Saham konsumen yang dulu jadi primadona, hari ini tiba-tiba dihantam pasar dengan keras. 📉
LULU sempat anjlok sekitar 20% di tengah perdagangan, harga saham jatuh di bawah 100 dolar AS, mencetak level terendah dalam beberapa tahun.
Masalahnya bukan sekadar “panduan yang kurang menarik”.
Melainkan beberapa indikator inti yang memburuk sekaligus:
Pendapatan Q2 sekitar 2,4 miliar dolar AS, turun 4% dibanding tahun lalu
Penjualan same-store turun 9%
Pasar Amerika Utara terus berada di bawah tekanan
Produk andalan—legging—penjualannya anjlok sekitar 20%
Perusahaan kembali memangkas panduan kinerja tahunan.
Ekspektasi pendapatan tahunan diturunkan menjadi 10,35 miliar—10,5 miliar dolar AS, dan proyeksi EPS diturunkan menjadi 9,48—9,73 dolar AS.
Yang lebih merepotkan adalah:
Ini bukan pertama kalinya panduan diturunkan.

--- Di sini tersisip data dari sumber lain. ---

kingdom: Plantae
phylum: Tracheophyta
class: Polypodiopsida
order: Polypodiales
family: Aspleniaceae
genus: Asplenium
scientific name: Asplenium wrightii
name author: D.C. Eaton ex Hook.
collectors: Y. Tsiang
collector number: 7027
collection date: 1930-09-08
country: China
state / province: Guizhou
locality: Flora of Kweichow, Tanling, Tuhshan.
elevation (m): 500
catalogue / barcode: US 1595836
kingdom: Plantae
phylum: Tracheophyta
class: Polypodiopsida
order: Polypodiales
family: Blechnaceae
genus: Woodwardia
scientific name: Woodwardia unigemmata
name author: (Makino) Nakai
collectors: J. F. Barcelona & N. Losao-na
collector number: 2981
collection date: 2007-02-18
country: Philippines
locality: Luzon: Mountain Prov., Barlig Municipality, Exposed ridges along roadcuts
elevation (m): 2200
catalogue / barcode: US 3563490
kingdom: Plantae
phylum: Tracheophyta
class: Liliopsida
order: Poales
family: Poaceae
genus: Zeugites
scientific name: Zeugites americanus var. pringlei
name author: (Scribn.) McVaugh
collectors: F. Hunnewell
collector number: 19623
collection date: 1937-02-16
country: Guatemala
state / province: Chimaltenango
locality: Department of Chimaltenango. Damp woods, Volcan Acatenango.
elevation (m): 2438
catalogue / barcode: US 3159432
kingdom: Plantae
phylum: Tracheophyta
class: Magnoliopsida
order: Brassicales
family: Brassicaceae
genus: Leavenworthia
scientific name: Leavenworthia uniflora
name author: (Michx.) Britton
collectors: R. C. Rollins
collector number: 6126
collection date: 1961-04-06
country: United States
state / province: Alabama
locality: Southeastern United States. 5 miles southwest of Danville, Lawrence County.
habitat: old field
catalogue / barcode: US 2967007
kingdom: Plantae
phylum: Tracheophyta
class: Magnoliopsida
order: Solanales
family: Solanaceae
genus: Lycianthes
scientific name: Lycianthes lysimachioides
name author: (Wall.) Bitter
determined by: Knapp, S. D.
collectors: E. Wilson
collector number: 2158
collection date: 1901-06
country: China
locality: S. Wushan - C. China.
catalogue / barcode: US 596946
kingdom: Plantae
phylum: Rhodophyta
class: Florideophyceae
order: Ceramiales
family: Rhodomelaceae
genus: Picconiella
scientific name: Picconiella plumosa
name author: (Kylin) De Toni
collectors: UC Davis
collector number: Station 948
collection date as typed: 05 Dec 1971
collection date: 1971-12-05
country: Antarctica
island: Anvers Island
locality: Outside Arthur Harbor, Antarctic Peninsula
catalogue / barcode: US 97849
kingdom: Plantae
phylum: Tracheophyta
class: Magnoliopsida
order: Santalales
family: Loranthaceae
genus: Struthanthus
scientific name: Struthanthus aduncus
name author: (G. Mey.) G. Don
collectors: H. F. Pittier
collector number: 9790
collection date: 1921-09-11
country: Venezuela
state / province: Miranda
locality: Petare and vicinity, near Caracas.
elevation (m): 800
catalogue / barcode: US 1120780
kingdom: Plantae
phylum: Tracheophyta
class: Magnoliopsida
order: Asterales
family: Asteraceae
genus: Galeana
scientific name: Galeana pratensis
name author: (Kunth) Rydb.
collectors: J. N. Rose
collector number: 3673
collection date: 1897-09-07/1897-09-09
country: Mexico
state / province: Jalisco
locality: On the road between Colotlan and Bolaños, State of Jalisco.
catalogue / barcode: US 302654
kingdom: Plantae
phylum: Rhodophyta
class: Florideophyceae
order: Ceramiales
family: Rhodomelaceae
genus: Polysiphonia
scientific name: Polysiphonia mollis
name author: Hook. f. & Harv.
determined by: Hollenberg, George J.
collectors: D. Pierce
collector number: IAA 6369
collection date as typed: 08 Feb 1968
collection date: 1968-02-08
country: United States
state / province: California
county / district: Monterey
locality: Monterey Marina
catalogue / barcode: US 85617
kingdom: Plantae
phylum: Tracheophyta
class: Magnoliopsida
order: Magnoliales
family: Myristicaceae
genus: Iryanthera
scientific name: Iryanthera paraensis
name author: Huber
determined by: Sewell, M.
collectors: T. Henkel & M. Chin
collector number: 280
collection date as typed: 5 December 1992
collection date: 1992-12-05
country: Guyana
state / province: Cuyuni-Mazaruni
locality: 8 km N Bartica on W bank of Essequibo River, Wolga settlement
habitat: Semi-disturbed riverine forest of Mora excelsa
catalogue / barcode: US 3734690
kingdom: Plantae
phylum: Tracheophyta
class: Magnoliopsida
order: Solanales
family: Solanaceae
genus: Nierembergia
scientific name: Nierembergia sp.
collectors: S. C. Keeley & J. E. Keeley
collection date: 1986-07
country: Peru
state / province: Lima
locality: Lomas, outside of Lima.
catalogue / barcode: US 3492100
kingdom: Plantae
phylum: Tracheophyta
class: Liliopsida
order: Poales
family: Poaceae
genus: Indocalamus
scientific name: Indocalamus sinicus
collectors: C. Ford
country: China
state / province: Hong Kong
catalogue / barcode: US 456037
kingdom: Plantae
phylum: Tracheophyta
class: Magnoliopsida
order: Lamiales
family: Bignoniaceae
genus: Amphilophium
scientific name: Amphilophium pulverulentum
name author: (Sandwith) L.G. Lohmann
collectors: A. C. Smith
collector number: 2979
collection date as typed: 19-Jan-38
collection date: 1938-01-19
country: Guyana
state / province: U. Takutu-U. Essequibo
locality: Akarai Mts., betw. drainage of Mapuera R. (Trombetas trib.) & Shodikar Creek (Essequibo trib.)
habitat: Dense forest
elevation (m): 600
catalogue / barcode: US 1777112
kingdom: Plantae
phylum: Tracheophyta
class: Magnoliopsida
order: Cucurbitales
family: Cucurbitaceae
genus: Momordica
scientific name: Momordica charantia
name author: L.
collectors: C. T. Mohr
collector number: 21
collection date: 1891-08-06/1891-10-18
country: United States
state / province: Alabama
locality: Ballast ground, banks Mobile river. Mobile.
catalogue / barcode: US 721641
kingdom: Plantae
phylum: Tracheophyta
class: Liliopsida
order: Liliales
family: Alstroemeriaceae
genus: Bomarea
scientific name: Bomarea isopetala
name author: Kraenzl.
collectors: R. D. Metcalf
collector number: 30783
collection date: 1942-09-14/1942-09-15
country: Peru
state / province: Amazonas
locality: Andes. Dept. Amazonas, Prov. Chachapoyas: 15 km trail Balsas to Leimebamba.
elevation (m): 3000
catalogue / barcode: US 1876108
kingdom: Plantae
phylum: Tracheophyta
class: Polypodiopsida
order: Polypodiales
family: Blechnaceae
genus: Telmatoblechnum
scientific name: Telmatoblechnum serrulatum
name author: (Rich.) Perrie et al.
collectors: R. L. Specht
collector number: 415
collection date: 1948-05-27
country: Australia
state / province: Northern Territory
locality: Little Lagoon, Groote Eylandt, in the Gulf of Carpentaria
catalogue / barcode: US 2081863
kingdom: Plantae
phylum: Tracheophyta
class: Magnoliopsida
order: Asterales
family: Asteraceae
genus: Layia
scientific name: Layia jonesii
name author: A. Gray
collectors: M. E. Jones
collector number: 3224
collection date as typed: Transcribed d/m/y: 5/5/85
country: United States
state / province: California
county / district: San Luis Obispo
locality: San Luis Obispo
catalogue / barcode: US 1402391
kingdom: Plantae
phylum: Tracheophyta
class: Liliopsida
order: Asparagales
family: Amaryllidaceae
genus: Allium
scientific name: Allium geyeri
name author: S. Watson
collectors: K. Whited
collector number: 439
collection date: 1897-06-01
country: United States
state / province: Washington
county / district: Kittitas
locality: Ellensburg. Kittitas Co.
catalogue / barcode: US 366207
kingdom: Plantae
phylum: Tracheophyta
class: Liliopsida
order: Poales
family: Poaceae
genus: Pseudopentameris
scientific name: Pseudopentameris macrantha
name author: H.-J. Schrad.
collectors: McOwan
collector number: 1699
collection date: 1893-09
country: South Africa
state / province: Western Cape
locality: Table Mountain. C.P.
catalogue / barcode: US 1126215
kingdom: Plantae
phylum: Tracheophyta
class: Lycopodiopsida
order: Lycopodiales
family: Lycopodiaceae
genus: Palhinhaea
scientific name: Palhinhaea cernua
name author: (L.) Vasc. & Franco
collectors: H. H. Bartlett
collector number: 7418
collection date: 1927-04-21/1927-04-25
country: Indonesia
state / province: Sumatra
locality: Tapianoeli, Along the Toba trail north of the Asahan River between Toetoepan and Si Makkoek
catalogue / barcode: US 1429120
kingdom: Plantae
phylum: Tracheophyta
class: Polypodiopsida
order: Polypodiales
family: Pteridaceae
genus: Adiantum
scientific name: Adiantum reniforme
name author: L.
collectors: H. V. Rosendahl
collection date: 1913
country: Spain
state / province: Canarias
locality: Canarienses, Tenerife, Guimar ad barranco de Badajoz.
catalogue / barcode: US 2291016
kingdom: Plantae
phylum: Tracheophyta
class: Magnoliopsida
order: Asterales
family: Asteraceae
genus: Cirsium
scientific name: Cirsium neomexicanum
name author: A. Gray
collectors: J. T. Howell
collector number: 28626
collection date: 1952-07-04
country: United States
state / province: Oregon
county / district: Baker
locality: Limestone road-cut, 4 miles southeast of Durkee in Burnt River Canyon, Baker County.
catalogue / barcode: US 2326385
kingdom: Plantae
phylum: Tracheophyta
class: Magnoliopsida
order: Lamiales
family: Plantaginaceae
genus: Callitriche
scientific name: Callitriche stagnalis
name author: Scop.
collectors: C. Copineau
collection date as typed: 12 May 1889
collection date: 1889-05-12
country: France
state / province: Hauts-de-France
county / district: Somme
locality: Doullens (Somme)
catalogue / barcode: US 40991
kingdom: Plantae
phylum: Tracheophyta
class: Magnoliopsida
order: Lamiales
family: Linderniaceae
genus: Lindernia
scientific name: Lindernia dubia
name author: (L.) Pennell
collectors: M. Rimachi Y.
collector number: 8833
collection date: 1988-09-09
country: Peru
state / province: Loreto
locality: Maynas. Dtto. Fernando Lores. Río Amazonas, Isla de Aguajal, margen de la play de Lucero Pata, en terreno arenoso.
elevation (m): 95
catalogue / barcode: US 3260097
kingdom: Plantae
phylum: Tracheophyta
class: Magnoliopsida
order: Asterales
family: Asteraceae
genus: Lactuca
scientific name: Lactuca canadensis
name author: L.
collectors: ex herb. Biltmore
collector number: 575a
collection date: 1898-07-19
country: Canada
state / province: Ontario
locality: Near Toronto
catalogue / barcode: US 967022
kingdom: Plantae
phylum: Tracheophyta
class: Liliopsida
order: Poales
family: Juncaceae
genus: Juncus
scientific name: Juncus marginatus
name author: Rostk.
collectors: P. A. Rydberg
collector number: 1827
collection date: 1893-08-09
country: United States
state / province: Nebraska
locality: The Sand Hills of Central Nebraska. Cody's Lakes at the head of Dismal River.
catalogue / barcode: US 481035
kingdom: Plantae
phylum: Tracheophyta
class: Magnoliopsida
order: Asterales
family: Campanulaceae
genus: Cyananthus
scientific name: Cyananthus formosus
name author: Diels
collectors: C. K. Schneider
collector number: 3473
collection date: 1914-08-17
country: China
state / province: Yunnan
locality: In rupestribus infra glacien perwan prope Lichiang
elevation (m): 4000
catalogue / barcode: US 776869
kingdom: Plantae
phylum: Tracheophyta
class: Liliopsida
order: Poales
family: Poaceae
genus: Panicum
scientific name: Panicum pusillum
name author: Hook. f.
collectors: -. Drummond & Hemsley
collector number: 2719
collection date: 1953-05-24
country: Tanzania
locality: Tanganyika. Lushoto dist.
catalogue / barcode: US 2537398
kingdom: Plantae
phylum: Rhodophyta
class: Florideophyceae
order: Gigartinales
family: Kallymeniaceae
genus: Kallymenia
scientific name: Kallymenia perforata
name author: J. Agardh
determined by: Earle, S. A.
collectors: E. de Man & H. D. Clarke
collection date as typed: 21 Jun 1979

Yang benar-benar dikhawatirkan pasar adalah—
👉 Apakah konsumen mulai “ganti merek”?
Pesaing seperti Alo, Vuori, dan lainnya terus merebut pangsa pasar, sementara LULU juga menghadapi masalah seperti inovasi produk yang kurang, menurunnya popularitas merek, serta meningkatnya promosi diskon.
Dan CEO baru Heidi O'Neill akan resmi menjabat pada 8 September.
Artinya, pasar sebenarnya sedang lebih dulu memperdagangkan satu pertanyaan:
Apakah LULU hanya sedang berada di titik lemah kinerja jangka pendek, atau mereknya sudah memasuki periode penurunan jangka panjang?
Jika ini hanya soal penyesuaian inventaris, produk, atau pemasaran,
kejatuhan 20% justru bisa menciptakan peluang.
Namun jika lalu lintas pelanggan di Amerika Utara, kategori inti, dan pangsa pasar terus turun……
itu bukan lagi sekadar “valuasinya murah”.
Dulu konsumen antre membeli LULU, sekarang giliran investor yang antre bertanya: apakah perusahaan ini masih bisa bertumbuh lagi?